Absalon M J, Wu W, Kozarich J W, Stubbe J
Department of Chemistry, Massachusetts Institute of Technology, Cambridge 02139.
Biochemistry. 1995 Feb 14;34(6):2076-86. doi: 10.1021/bi00006a030.
The mechanism of iron-bleomycin-mediated ds-cleavage of DNA has been investigated at specific sites within specific sequences using hairpin oligonucleotides (Absalon et al., 1995) and our recently developed technique for determining sequence-specific isotope effects upon oxidative degradation of DNA (Kozarich et al., 1989; Worth et al., 1993). Isotope effects upon ds-cleavage have been observed when the C-4' hydrogen of either nucleotide involved in the ds-break was substituted with deuterium. The values of the isotope effects determined for ss and ds events occurring at the same site were indistinguishable at four sites examined in detail. The results are consistent with a mechanism of ds-cleavage in which the pathways leading to ss- and ds-cleavage partition from a common intermediate subsequent to abstraction of the C-4' hydrogen from the first nucleotide involved in the cleavage. Deuterium substitution at the primary cleavage site of a ds-break failed to result in an equivalent effect on the amount of cleavage at the secondary cleavage site, suggesting that ds-cleavage may be initiated from either of the nucleotides involved in the ds-cleavage event. A kinetic preference for cleavage initiated at the 1 degree site, however, is probable. The requirement in the ds-cleavage process for O2, in addition to that needed to form "activated BLM", has been clearly demonstrated by the absence of ds-cleavage products in reactions performed under anaerobic conditions in which ss-cleavage still occurs. These results support, in part, the basic model for ds-cleavage proposed by Steighner and Povirk [(1990) Proc. Natl. Acad. Sci.

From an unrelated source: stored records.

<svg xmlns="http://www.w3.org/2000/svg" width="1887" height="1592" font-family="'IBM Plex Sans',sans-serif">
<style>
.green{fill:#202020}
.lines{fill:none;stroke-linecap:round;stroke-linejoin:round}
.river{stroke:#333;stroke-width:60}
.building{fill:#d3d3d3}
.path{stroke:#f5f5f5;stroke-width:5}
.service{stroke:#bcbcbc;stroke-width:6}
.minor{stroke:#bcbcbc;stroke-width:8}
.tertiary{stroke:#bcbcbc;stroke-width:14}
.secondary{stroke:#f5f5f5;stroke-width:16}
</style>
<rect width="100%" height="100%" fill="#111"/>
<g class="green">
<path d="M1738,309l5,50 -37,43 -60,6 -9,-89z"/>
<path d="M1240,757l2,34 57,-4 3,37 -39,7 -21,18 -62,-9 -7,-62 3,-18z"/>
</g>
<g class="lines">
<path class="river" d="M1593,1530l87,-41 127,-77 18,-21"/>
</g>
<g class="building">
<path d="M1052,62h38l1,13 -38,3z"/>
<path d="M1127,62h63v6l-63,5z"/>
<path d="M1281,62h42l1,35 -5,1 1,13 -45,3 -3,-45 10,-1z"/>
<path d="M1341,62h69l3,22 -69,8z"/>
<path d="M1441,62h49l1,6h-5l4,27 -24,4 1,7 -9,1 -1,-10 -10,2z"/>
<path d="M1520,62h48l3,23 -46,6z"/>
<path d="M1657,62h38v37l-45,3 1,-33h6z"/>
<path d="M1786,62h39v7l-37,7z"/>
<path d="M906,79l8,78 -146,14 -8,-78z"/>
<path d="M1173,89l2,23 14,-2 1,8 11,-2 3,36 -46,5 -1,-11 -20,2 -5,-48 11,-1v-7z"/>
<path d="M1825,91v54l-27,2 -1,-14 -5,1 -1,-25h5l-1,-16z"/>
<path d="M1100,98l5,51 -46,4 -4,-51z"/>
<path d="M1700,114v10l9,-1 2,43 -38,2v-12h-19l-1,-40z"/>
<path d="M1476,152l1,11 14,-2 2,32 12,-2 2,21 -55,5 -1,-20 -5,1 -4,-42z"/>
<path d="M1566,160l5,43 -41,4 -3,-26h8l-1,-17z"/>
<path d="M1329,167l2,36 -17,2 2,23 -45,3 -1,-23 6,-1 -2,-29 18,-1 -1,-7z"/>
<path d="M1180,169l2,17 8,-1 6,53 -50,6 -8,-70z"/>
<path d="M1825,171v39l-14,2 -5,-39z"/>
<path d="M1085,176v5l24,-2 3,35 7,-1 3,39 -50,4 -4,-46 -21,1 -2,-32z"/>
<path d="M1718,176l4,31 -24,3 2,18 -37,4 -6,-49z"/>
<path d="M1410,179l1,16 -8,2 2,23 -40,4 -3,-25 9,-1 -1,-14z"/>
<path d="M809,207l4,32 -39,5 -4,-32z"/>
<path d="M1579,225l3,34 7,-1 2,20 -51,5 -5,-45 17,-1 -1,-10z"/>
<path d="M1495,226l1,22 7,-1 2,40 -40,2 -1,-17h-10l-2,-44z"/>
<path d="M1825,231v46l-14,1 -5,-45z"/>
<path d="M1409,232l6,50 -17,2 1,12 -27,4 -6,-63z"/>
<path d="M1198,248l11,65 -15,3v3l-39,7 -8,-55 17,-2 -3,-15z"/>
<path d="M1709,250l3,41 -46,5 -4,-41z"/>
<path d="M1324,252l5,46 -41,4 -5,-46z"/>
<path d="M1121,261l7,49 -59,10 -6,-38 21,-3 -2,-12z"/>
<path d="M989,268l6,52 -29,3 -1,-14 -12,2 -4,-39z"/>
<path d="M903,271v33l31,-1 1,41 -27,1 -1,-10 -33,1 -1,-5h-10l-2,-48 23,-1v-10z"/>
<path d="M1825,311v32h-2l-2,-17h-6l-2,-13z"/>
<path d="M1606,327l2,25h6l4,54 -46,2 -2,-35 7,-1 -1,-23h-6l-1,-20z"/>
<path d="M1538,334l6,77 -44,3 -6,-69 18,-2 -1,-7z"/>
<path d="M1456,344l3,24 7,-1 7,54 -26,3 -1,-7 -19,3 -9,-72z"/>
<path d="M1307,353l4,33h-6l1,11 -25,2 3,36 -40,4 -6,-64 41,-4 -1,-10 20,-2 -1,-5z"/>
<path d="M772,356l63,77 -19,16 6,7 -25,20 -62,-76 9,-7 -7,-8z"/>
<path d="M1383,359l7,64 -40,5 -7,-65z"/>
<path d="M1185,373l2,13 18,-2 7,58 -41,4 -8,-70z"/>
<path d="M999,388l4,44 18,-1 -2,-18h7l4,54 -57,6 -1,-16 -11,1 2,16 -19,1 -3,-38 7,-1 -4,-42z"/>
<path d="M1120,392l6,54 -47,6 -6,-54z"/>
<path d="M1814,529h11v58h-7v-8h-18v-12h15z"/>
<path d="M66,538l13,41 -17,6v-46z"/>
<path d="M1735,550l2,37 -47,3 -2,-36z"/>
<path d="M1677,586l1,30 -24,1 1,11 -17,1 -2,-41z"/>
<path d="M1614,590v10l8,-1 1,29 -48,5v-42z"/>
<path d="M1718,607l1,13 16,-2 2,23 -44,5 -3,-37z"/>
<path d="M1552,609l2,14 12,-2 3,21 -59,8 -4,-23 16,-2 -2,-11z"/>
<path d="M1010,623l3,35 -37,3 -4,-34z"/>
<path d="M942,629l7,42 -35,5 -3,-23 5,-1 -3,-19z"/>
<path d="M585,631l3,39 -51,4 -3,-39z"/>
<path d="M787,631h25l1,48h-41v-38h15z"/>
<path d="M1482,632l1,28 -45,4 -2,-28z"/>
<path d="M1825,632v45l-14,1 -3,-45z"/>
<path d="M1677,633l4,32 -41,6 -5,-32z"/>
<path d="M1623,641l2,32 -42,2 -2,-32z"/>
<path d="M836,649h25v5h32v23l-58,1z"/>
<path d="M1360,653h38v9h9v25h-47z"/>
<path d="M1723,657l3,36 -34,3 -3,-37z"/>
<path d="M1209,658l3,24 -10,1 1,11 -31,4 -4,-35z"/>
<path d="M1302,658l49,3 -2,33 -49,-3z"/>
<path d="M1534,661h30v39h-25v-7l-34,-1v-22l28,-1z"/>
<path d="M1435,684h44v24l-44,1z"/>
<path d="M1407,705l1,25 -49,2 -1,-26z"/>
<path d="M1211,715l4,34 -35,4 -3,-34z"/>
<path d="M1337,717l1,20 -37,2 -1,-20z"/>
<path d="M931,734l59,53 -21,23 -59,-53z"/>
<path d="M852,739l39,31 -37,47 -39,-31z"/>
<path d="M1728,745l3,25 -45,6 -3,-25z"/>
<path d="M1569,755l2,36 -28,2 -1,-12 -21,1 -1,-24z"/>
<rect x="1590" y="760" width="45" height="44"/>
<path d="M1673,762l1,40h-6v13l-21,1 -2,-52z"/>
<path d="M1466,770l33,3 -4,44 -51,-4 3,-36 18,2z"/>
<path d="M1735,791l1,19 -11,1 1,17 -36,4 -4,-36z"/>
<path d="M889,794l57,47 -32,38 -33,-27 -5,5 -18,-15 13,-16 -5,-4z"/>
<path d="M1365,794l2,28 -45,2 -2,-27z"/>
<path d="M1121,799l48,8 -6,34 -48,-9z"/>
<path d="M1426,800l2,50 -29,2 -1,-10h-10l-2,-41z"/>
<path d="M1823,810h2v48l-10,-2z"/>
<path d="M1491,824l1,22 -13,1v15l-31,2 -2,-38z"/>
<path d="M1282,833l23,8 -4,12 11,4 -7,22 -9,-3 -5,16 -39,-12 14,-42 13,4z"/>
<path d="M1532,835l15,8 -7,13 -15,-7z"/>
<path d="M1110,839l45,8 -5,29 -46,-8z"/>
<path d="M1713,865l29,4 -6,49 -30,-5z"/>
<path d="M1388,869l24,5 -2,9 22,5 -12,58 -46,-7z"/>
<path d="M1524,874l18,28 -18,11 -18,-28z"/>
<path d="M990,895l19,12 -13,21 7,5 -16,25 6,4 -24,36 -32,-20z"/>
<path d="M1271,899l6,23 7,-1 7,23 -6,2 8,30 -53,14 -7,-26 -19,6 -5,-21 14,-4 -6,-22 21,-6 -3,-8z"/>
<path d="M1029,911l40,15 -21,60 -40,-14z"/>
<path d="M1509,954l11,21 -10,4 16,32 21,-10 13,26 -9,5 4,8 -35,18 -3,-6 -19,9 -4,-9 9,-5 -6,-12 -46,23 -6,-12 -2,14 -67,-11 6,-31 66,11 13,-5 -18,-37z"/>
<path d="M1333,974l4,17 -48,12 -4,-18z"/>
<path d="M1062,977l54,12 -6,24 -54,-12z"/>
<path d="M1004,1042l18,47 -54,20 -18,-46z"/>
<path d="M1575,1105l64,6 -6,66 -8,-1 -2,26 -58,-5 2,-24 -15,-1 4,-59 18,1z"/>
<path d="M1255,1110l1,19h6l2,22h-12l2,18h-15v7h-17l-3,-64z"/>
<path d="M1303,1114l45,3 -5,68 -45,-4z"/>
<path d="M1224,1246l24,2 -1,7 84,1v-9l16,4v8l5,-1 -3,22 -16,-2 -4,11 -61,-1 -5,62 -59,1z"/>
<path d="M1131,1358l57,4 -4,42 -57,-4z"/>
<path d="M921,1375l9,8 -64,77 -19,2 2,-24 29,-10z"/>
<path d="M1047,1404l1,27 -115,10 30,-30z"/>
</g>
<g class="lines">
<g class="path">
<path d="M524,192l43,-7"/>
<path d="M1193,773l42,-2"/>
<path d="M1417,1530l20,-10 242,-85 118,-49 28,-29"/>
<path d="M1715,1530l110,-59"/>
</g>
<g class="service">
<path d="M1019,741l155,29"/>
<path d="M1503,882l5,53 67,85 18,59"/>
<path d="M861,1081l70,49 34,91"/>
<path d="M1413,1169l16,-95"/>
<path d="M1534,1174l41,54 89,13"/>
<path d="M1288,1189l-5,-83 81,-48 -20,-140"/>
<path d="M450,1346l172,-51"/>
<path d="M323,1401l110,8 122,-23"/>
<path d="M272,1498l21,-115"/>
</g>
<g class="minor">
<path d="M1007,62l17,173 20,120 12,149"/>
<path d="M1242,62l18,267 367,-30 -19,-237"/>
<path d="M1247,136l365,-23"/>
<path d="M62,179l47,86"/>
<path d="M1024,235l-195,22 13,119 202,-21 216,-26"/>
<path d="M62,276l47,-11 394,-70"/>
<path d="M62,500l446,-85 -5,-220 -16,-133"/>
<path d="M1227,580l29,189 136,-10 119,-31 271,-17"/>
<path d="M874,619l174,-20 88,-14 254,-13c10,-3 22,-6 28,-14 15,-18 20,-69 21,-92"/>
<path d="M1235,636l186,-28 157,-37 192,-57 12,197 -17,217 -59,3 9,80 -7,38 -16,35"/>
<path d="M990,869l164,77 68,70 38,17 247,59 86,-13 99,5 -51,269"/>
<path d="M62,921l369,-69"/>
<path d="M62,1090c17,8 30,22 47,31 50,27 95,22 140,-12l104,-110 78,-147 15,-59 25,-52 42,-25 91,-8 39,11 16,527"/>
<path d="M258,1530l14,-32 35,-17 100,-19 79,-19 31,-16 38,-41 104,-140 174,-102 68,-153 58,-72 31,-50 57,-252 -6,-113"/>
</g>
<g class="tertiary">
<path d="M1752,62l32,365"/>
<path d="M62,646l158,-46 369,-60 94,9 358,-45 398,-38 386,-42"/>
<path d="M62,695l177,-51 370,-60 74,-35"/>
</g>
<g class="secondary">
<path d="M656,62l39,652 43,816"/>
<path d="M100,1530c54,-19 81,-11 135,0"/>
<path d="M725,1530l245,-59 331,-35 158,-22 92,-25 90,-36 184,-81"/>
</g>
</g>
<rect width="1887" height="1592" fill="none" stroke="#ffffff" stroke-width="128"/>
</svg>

U.S.A. 87, 8350-8354], in which a single molecule of BLM effects ds-cleavage and requires reactivation to effect cleavage at the second strand. The essential factor establishing the ratio of ss- to ds-cleavage at a specific site may be related to the efficiency by which Fe-BLM can be reactivated and/or repositioned at a second site for cleavage.
利用发夹寡核苷酸(阿巴隆等人,1995年)以及我们最近开发的用于确定DNA氧化降解时序列特异性同位素效应的技术(科扎里奇等人,1989年;沃思等人,1993年),在特定序列内的特定位点研究了铁-博来霉素介导的DNA双链切割机制。当参与双链断裂的任何一个核苷酸的C-4'氢被氘取代时,观察到了对双链切割的同位素效应。在详细研究的四个位点上,同一位置发生的单链和双链事件的同位素效应值没有差异。结果与双链切割机制一致,即导致单链和双链切割的途径在从参与切割的第一个核苷酸上夺取C-4'氢之后,从一个共同中间体开始分支。在双链断裂的主要切割位点进行氘取代,未能对次要切割位点的切割量产生同等影响,这表明双链切割可能从参与双链切割事件的任何一个核苷酸开始。然而,在1°位点起始切割可能存在动力学偏好。除了形成“活化博来霉素”所需的氧气外,双链切割过程中对氧气的需求已通过在厌氧条件下进行的反应中没有双链切割产物而得到明确证明,在这种条件下单链切割仍会发生。这些结果部分支持了斯特格纳和波维尔克提出的双链切割基本模型[(1990年)《美国国家科学院院刊》87,8350 - 8354],其中单个博来霉素分子实现双链切割,并且需要重新活化才能在第二条链上进行切割。建立特定位点单链与双链切割比例的关键因素可能与铁-博来霉素在第二个位点重新活化和/或重新定位以进行切割的效率有关。